Collegiate athletes in Michigan could be compensated for the use of their name, image and likeness under new legislation that passed out of a state House panel on Thursday.
The NCAA announced in October it would set new rules allowing athletes to be compensated by January 2021, but two House bills would move that date up in Michigan to July 2020.
Former Michigan State University football player state Rep. Joe Tate (D-Detroit) introduced House Bill 5218 and former Kalamazoo College tennis player Rep. Brandt Iden (R-Oshtemo) introduced House Bill 5217 in November 2019. Both Reps testified about the need for the bills in front of the state House Oversight Committee on Thursday, saying it’s the right and fair thing to do for student athletes.
Tate said although there was a 20-hour cap while he was at MSU on time commitments like practices and team meetings, it was a full-time job year-round for the team, which would independently workout and prepare for upcoming games.
State Rep. Darrin Camilleri (D-Brownstown Twp.) backed up Tate’s comments, saying that the full-time job of being a student athlete is only made more difficult with the responsibility of balancing being students, passing classes, spending time with family and trying to have a social life.
“The unpaid labor that has been given by so many students for so many years. I think it deserves to get repaid,” Camilleri said. “I think that this is a step forward in helping make that right for a lot of kids to make sure that they have the best opportunities.”
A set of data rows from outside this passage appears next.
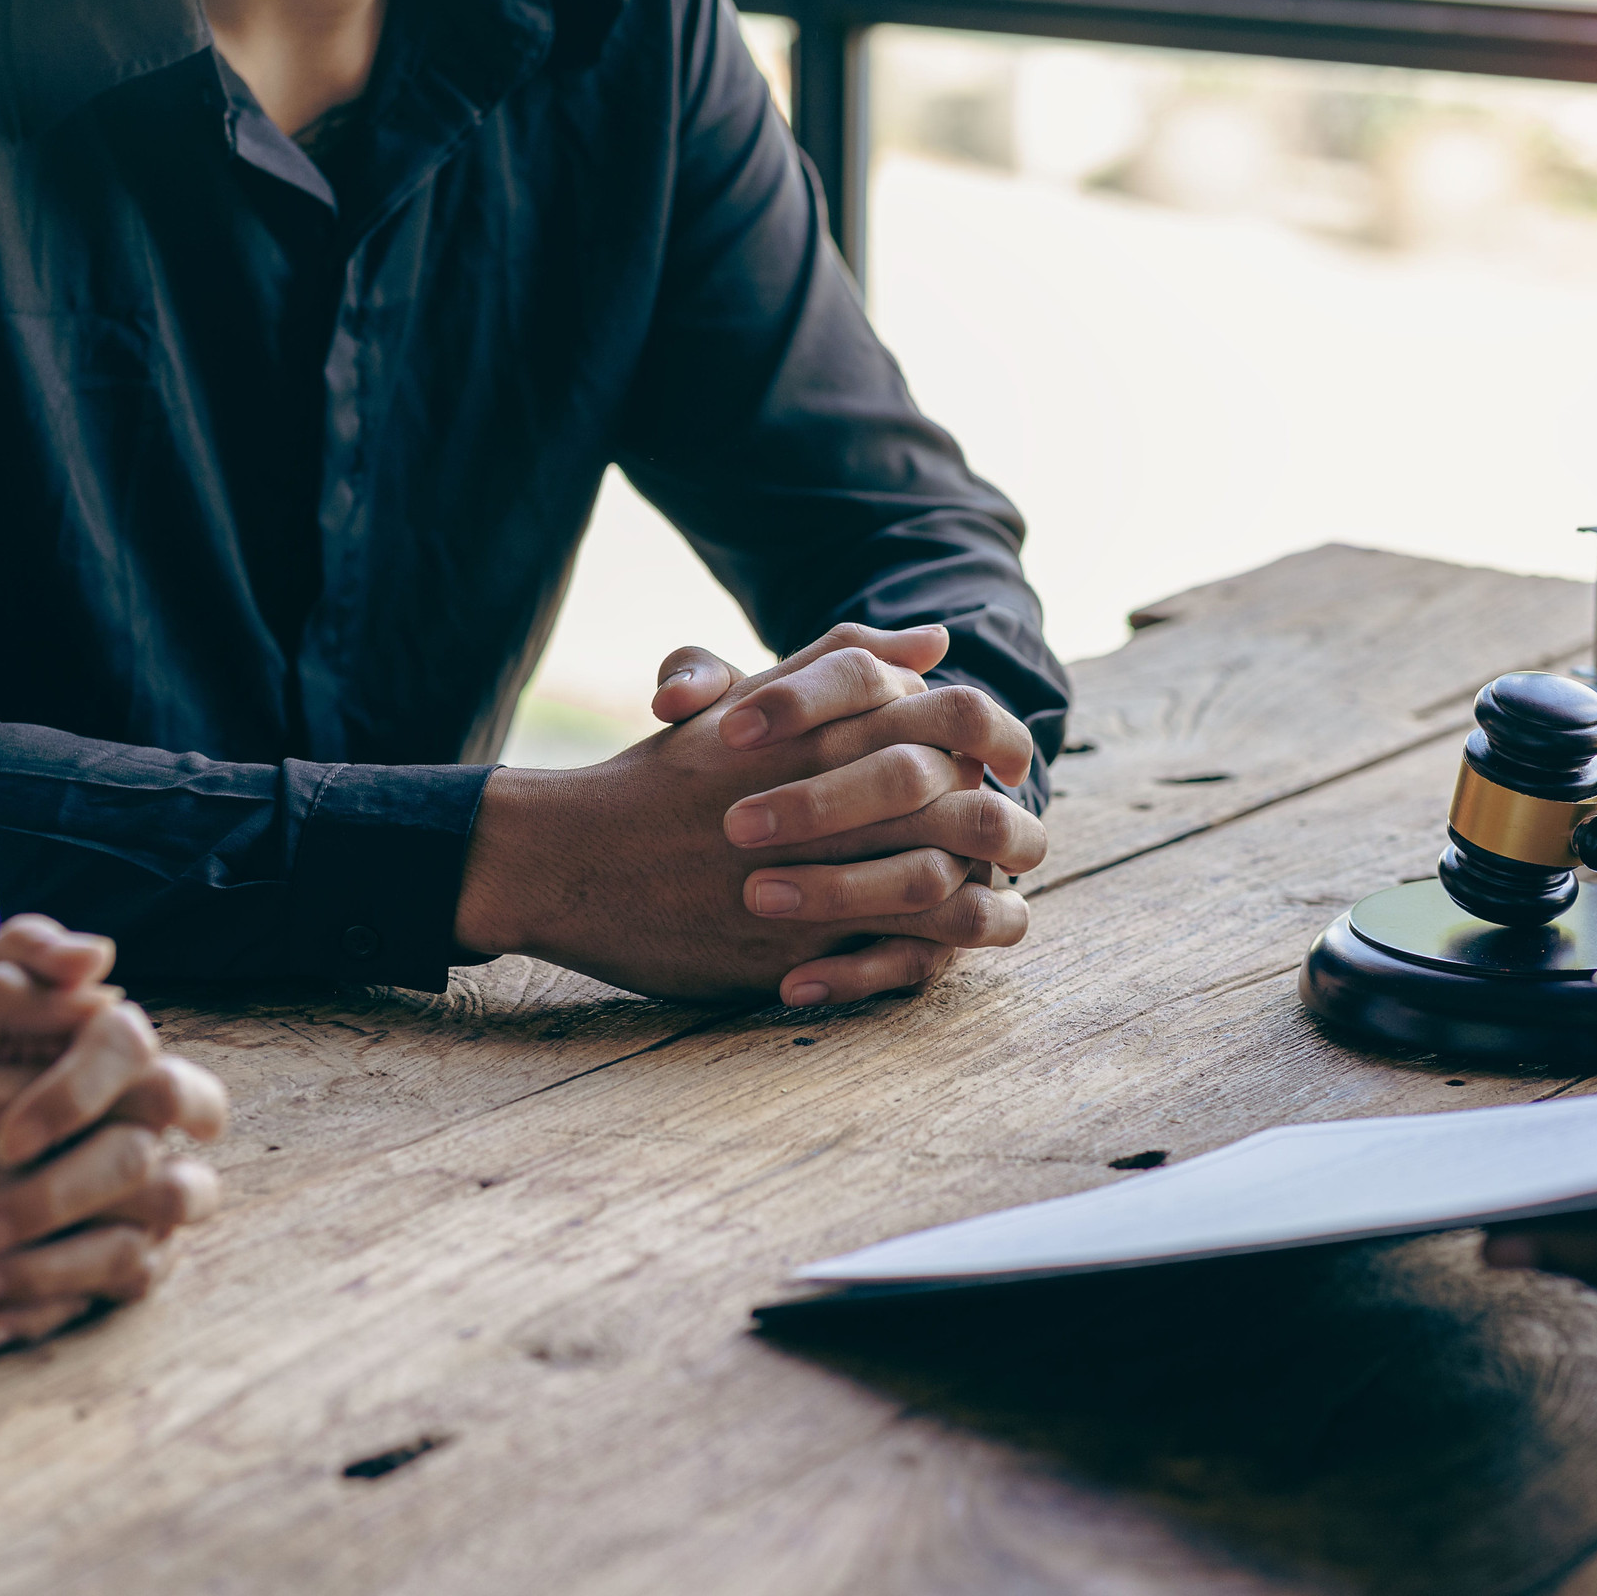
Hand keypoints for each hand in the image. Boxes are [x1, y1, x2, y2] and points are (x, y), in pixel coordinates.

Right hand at [0, 922, 227, 1351]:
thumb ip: (6, 998)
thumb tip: (100, 978)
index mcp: (1, 1108)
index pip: (140, 1094)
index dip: (174, 1095)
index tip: (168, 1101)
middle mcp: (2, 1185)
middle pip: (149, 1176)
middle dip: (170, 1164)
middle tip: (165, 1160)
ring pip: (131, 1250)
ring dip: (151, 1230)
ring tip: (141, 1214)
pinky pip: (80, 1307)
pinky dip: (102, 1285)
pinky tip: (93, 1261)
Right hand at [459, 624, 1044, 1004]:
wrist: (568, 859)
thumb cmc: (660, 776)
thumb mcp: (745, 700)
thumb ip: (840, 662)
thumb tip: (934, 639)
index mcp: (820, 730)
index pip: (950, 721)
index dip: (1000, 739)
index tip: (1013, 763)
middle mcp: (825, 800)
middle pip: (961, 807)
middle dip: (1009, 828)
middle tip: (1028, 843)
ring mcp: (810, 880)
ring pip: (940, 888)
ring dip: (986, 899)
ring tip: (1003, 905)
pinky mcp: (793, 950)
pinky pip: (891, 958)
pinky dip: (934, 956)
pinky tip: (950, 953)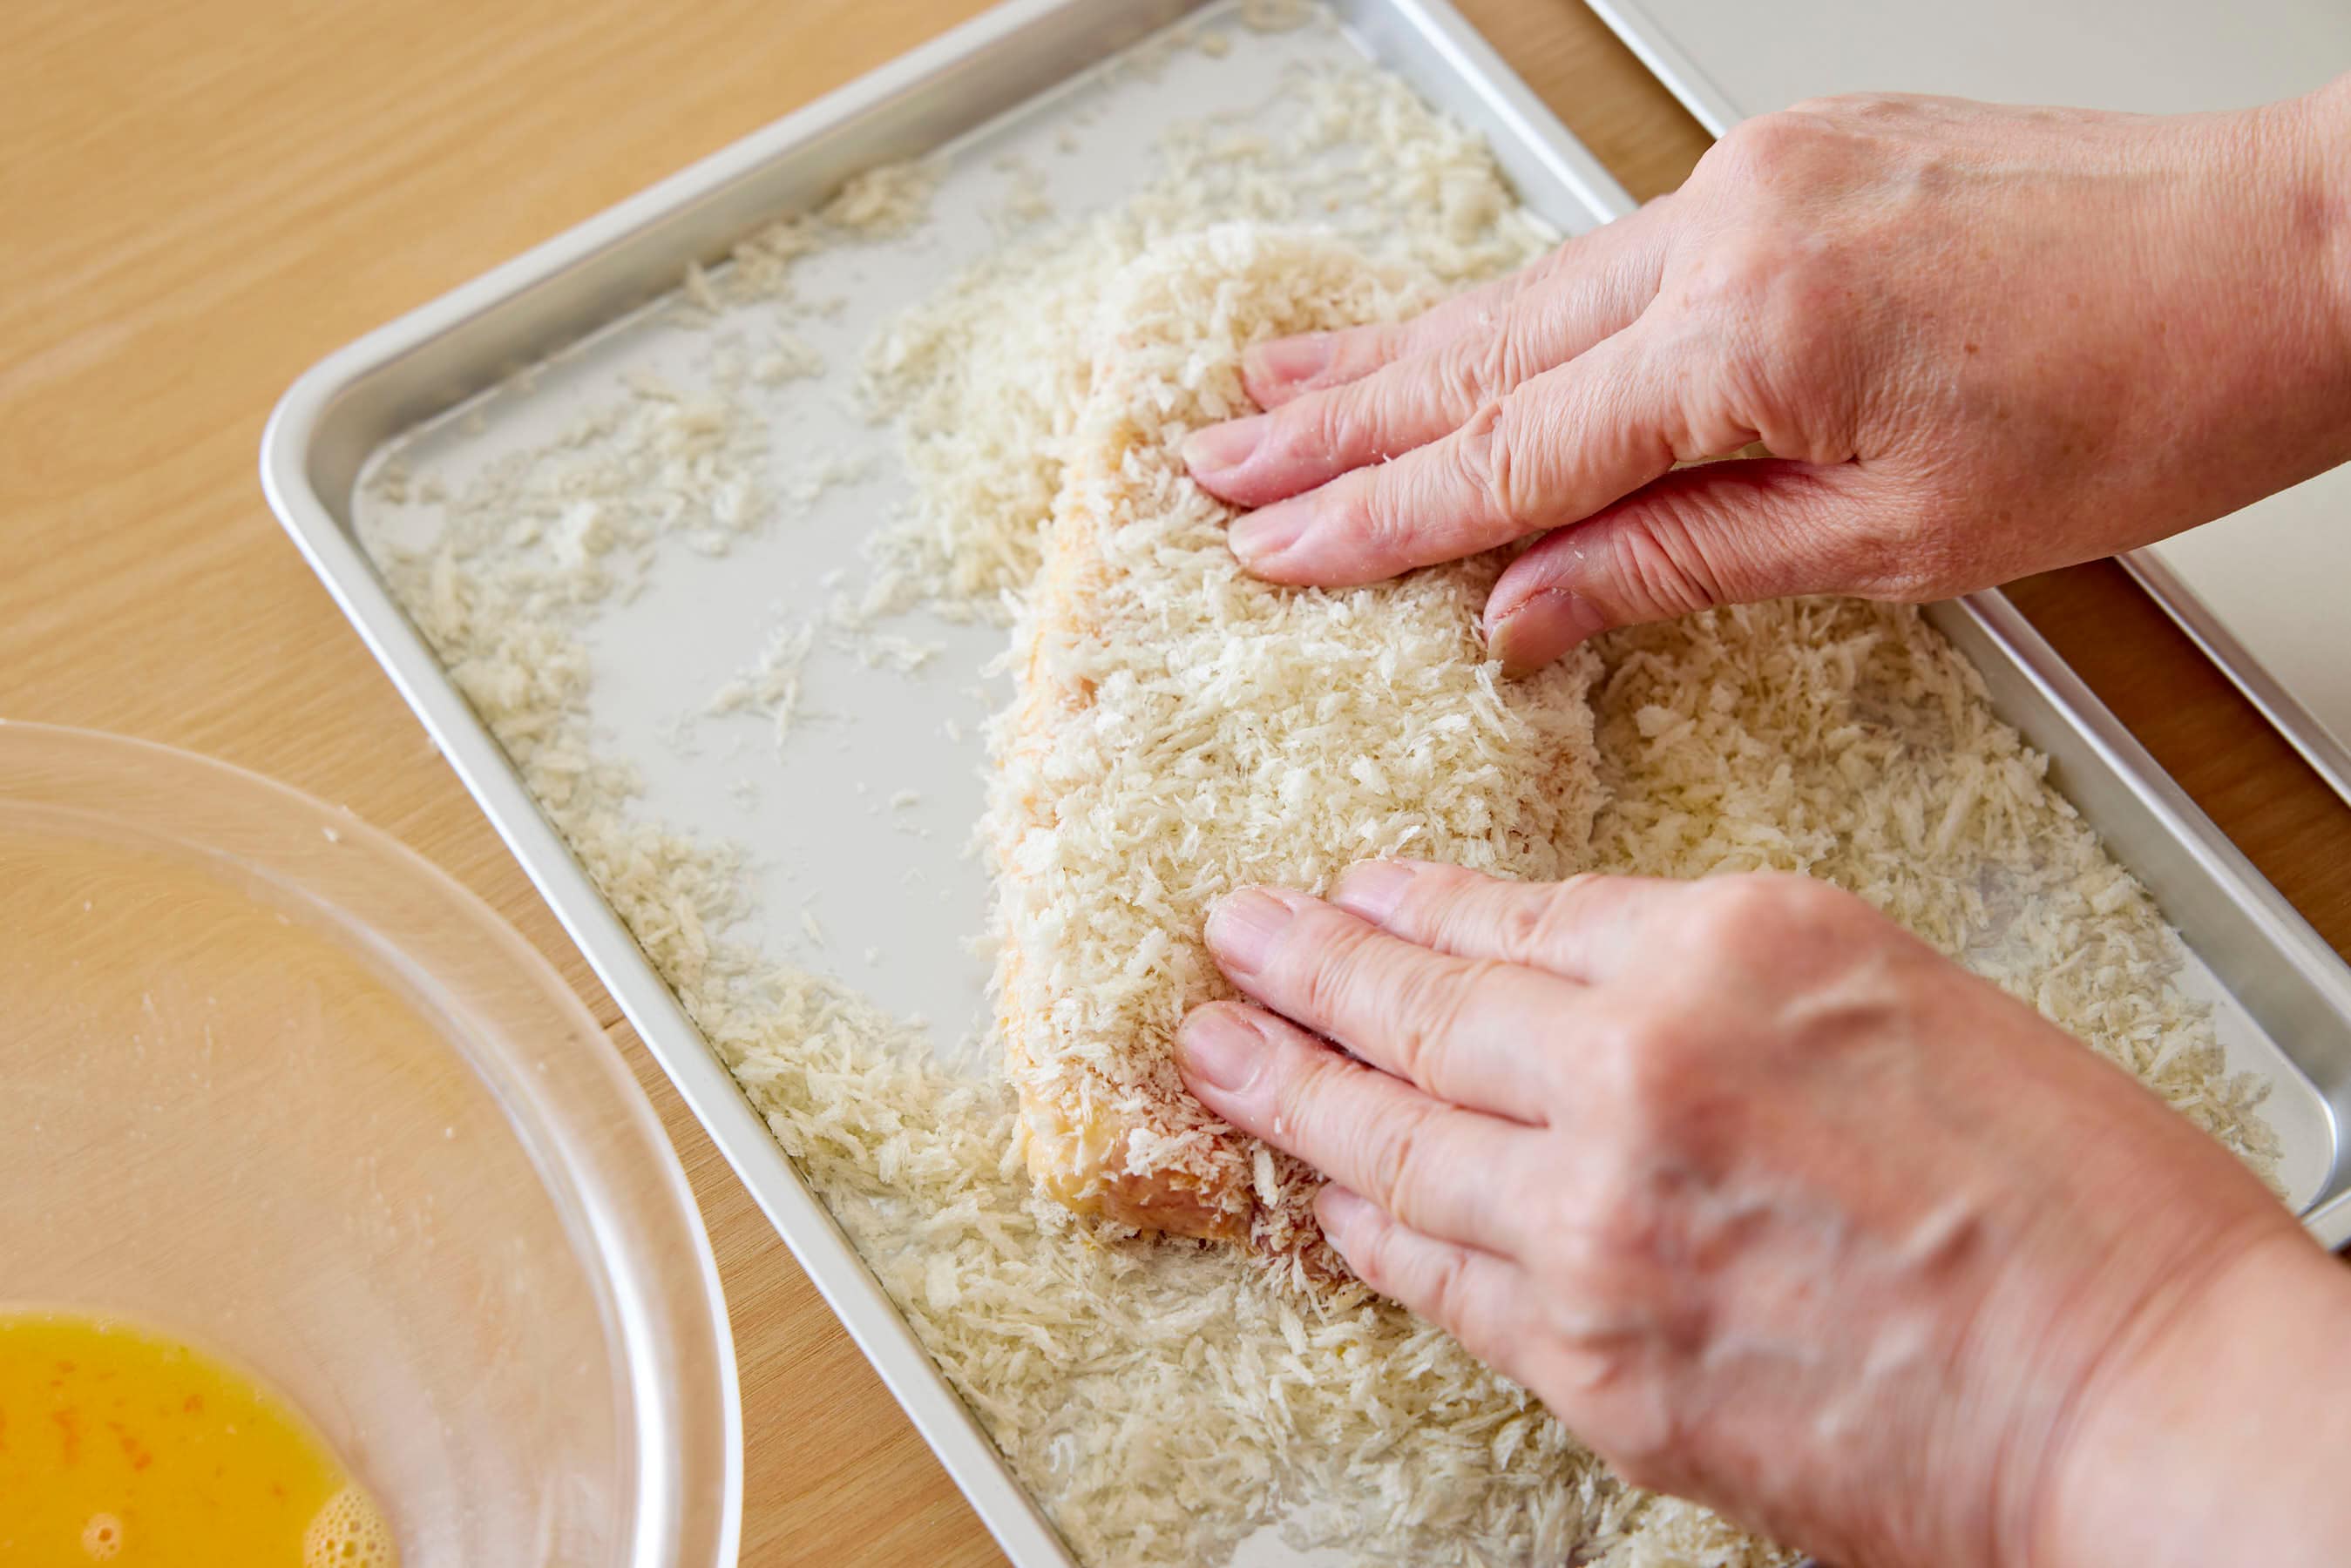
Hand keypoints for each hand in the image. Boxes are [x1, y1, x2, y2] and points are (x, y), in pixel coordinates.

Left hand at [1173, 862, 2350, 1567]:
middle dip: (1296, 973)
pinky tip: (1324, 1201)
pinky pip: (1435, 1280)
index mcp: (1723, 952)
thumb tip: (1559, 962)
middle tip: (1225, 942)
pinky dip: (1366, 1231)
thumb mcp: (1895, 988)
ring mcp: (1594, 1229)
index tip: (1343, 892)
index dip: (1402, 904)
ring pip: (1388, 1147)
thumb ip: (1708, 967)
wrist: (2145, 1400)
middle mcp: (1633, 1076)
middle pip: (1411, 1015)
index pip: (1503, 916)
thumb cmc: (2074, 1199)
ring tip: (1217, 1055)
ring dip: (1285, 1094)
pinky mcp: (1592, 1366)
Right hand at [1182, 83, 2350, 670]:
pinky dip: (1508, 305)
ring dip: (1392, 351)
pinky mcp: (1791, 160)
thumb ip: (1686, 562)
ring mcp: (1756, 179)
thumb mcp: (1904, 538)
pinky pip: (1606, 250)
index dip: (1375, 513)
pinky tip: (1446, 327)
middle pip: (1480, 351)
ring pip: (1530, 289)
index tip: (1268, 546)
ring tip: (1276, 386)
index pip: (1508, 452)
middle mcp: (1730, 229)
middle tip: (1210, 457)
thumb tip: (1528, 611)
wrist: (2292, 247)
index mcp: (1754, 336)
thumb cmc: (2146, 395)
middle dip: (1331, 416)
As it stands now, athletes can not make brand deals or profit from companies using their image whereas their peers have every right under a free market.
State Rep. Cynthia Johnson (D-Detroit) offered her full support, saying the bills will help specifically marginalized athletes to benefit from their hard work. She credited the bills for their bipartisan support, allowing athletes to enter a market where many are highly demanded.
Jokes about the value of the free market and beating Ohio State University were interjected between statements.
Though the bills passed through the committee and will next be reviewed by the House Ways and Means Committee before going to the House floor, not all parties were in support. Daniel Hurley, who serves as CEO of the Michigan Association of State Universities, said the bills would be a detriment to college athletes and the state should wait for a national solution from the NCAA.
“In talking with the athletic directors, they would know through their observations that there is potential harm to students,” Hurley said. “You need to take care of their educational commitments, in class, studying, tutoring and of course, the practice, etc. You don’t want that education to fall by the wayside.”
State Rep. Matt Hall (R-Marshall) and a few others on the committee asked if the restrictions by the NCAA have deterred athletes from finishing school. Once athletes go pro, they have the option to make money outside of a scholarship. Hall said today’s team structure has fallen away from the “golden days” of college athletics in the 1980s and 90s where athletes seemed to stay three or four years.
“It seems like every year I have to relearn the players because it’s like a whole new team,” Hall said.
More and more college athletes are leaving school early to go pro, A record number of 111 college underclassmen declared for the 2020 NFL draft, according to Sporting News.
Neither Tate nor Iden confirmed the restrictions have led to this uptick, but argued that athletes should have the same right to enterprise themselves and market their brand as their peers do.